Schätzungen gehen von ca. 25.000 „White Power“-Aktivisten in den 1980er Jahren aus, bis zu 175.000 besuchten gemeinsame Veranstaltungen und können als Sympathisanten gelten. Um die 450.000 lasen „White Power“-Literatur. In den neunziger Jahren wird von ca. 50.000 Mitgliedern von bewaffneten staatsfeindlichen Milizen ausgegangen und ca. fünf Millionen Amerikaner sahen sich selbst als Teil einer „Patriotischen Bewegung“ - was eine höhere Mobilisierungsfähigkeit bedeutet, als der KKK in seiner Hochphase in den 1920er Jahren hatte.

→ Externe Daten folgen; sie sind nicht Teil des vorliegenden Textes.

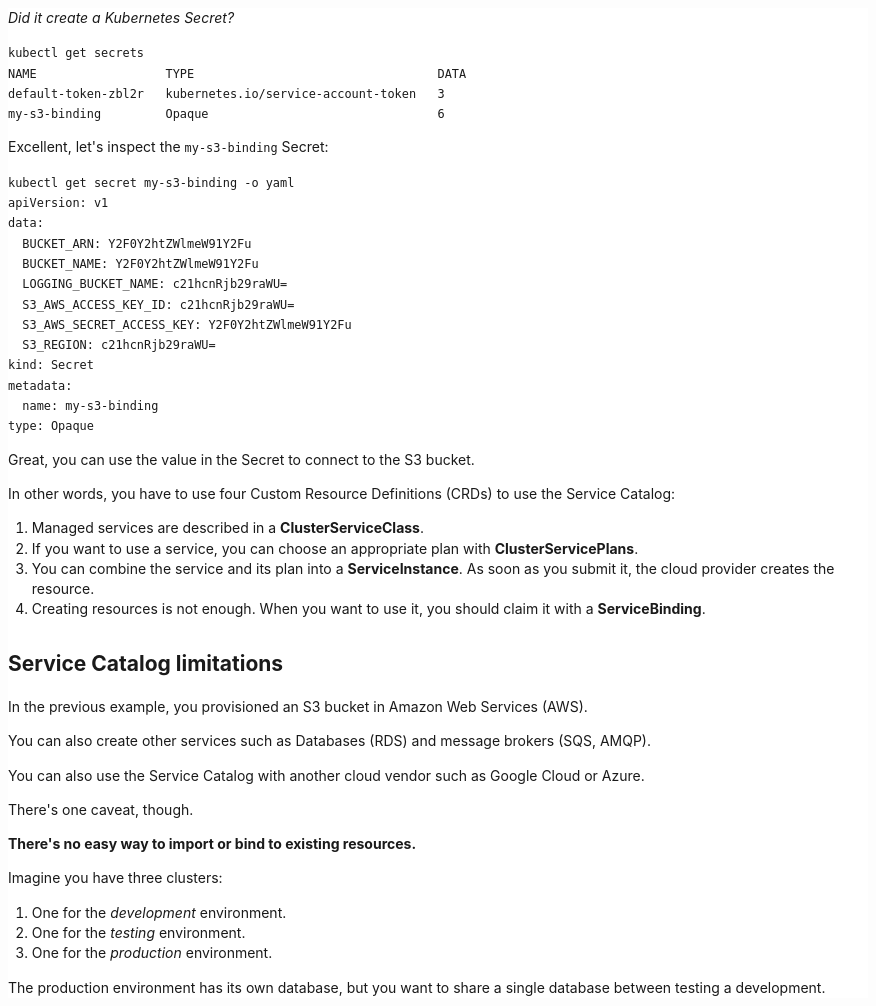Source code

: _Did it create a Kubernetes Secret?_

```terminal|command=1|title=bash
kubectl get secrets
NAME                  TYPE                                  DATA
default-token-zbl2r   kubernetes.io/service-account-token   3
my-s3-binding         Opaque                                6
```

Excellent, let's inspect the `my-s3-binding` Secret:

```terminal|command=1|title=bash
kubectl get secret my-s3-binding -o yaml
apiVersion: v1
data:
  BUCKET_ARN: Y2F0Y2htZWlmeW91Y2Fu
  BUCKET_NAME: Y2F0Y2htZWlmeW91Y2Fu
  LOGGING_BUCKET_NAME: c21hcnRjb29raWU=
  S3_AWS_ACCESS_KEY_ID: c21hcnRjb29raWU=
  S3_AWS_SECRET_ACCESS_KEY: Y2F0Y2htZWlmeW91Y2Fu
  S3_REGION: c21hcnRjb29raWU=
kind: Secret
metadata:
  name: my-s3-binding
type: Opaque
```

Great, you can use the value in the Secret to connect to the S3 bucket.

In other words, you have to use four Custom Resource Definitions (CRDs) to use the Service Catalog:

1. Managed services are described in a **ClusterServiceClass**.
1. If you want to use a service, you can choose an appropriate plan with **ClusterServicePlans**.
1. You can combine the service and its plan into a **ServiceInstance**. As soon as you submit it, the cloud provider creates the resource.
1. Creating resources is not enough. When you want to use it, you should claim it with a **ServiceBinding**.

## Service Catalog limitations

In the previous example, you provisioned an S3 bucket in Amazon Web Services (AWS).

You can also create other services such as Databases (RDS) and message brokers (SQS, AMQP).

You can also use the Service Catalog with another cloud vendor such as Google Cloud or Azure.

There's one caveat, though.

**There's no easy way to import or bind to existing resources.**

Imagine you have three clusters:

1. One for the _development_ environment.
1. One for the _testing_ environment.
1. One for the _production_ environment.

The production environment has its own database, but you want to share a single database between testing a development.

Bis in die jüngste Vergangenheit reißen mörderische Anschläge durch Anhänger von „White Power“ in den USA nicht ab: 2012 wurden sechs Personen der Sikh-Minderheit in Wisconsin erschossen, 2015 neun schwarze Gläubige in South Carolina. 2018 starben bei einem Attentat auf eine Synagoge in Pittsburg elf Menschen, 2019 23 Menschen in einem Supermarkt in El Paso – die meisten davon aus Lateinamerika. Alle Täter dieser Anschläge waren Anhänger der „White Power“-Ideologie und mit diversen „White Power“-Organisationen in  Verbindung.

Dieser kurze Überblick über die „White Power“-Bewegung in den USA macht deutlich, dass es sich nicht um lose verbundene Einzeltäter handelt, sondern um eine soziale Bewegung mit tiefen gesellschaftlichen Wurzeln. Ein gemeinsames ideologisches Band, feste Infrastrukturen und Einzelpersonen, die über Jahrzehnte hinweg aktiv sind, haben diese Bewegung in den letzten Jahren fest zusammengehalten und immer wieder erneuert.

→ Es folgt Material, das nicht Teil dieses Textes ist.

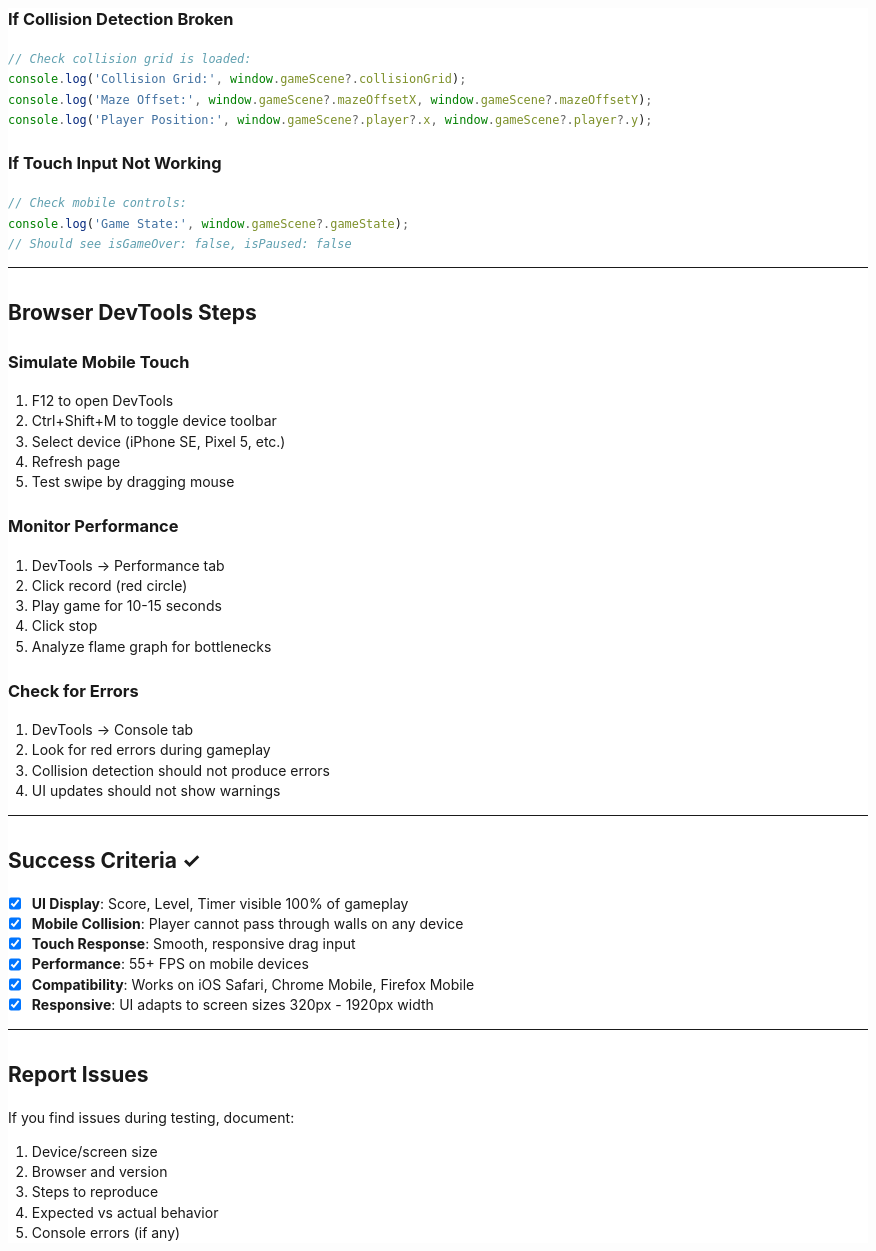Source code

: ### If Collision Detection Broken
```javascript
// Check collision grid is loaded:
console.log('Collision Grid:', window.gameScene?.collisionGrid);
console.log('Maze Offset:', window.gameScene?.mazeOffsetX, window.gameScene?.mazeOffsetY);
console.log('Player Position:', window.gameScene?.player?.x, window.gameScene?.player?.y);
```

### If Touch Input Not Working
```javascript
// Check mobile controls:
console.log('Game State:', window.gameScene?.gameState);
// Should see isGameOver: false, isPaused: false
```

---

## Browser DevTools Steps

### Simulate Mobile Touch
1. F12 to open DevTools
2. Ctrl+Shift+M to toggle device toolbar
3. Select device (iPhone SE, Pixel 5, etc.)
4. Refresh page
5. Test swipe by dragging mouse

### Monitor Performance
1. DevTools → Performance tab
2. Click record (red circle)
3. Play game for 10-15 seconds
4. Click stop
5. Analyze flame graph for bottlenecks

### Check for Errors
1. DevTools → Console tab
2. Look for red errors during gameplay
3. Collision detection should not produce errors
4. UI updates should not show warnings

---

## Success Criteria ✓

- [x] **UI Display**: Score, Level, Timer visible 100% of gameplay
- [x] **Mobile Collision**: Player cannot pass through walls on any device
- [x] **Touch Response**: Smooth, responsive drag input
- [x] **Performance**: 55+ FPS on mobile devices
- [x] **Compatibility**: Works on iOS Safari, Chrome Mobile, Firefox Mobile
- [x] **Responsive**: UI adapts to screen sizes 320px - 1920px width

---

## Report Issues

If you find issues during testing, document:
1. Device/screen size
2. Browser and version
3. Steps to reproduce
4. Expected vs actual behavior
5. Console errors (if any)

Neu hinzugekommen ist eine Verschmelzung mit dem breiten Netz von bewaffneten und staatsfeindlichen Milizen der USA. So kündigte im November 2020 die mit mehreren zehntausend bewaffneten Mitgliedern größte rechte Miliz „The Oath Keepers“ an, den neu gewählten Präsidenten der USA, Joe  Biden, nicht zu akzeptieren. In Chats der „Oath Keepers“ wurden Morde an Journalisten vor laufenden Kameras empfohlen. Wenn sich in den 1980er Jahren eine „White Power“-Terrorszene unter dem republikanischen Präsidenten Ronald Reagan entwickeln konnte, kann man sich vorstellen, wie ungleich brutaler und breiter diese in den nächsten vier Jahren gegen den demokratischen Präsidenten Joe Biden und die Vize-präsidentin Kamala Harris vorgehen wird. Mit zahlreichen bewaffneten Angriffen auf staatliche Institutionen und Repräsentanten ist zu rechnen.

(Hinweis der Redaktion: Dieser Artikel erschien bereits vor dem Sturm rechter Gruppen auf das Capitol in der aktuellen Print-Ausgabe des Antifaschistischen Infoblatt Nr. 129 und berücksichtigt daher nicht die aktuellsten Entwicklungen.)

Literatur: Kathleen Belew: "Bring the war home. The White Power Movement and paramilitary America." 2018.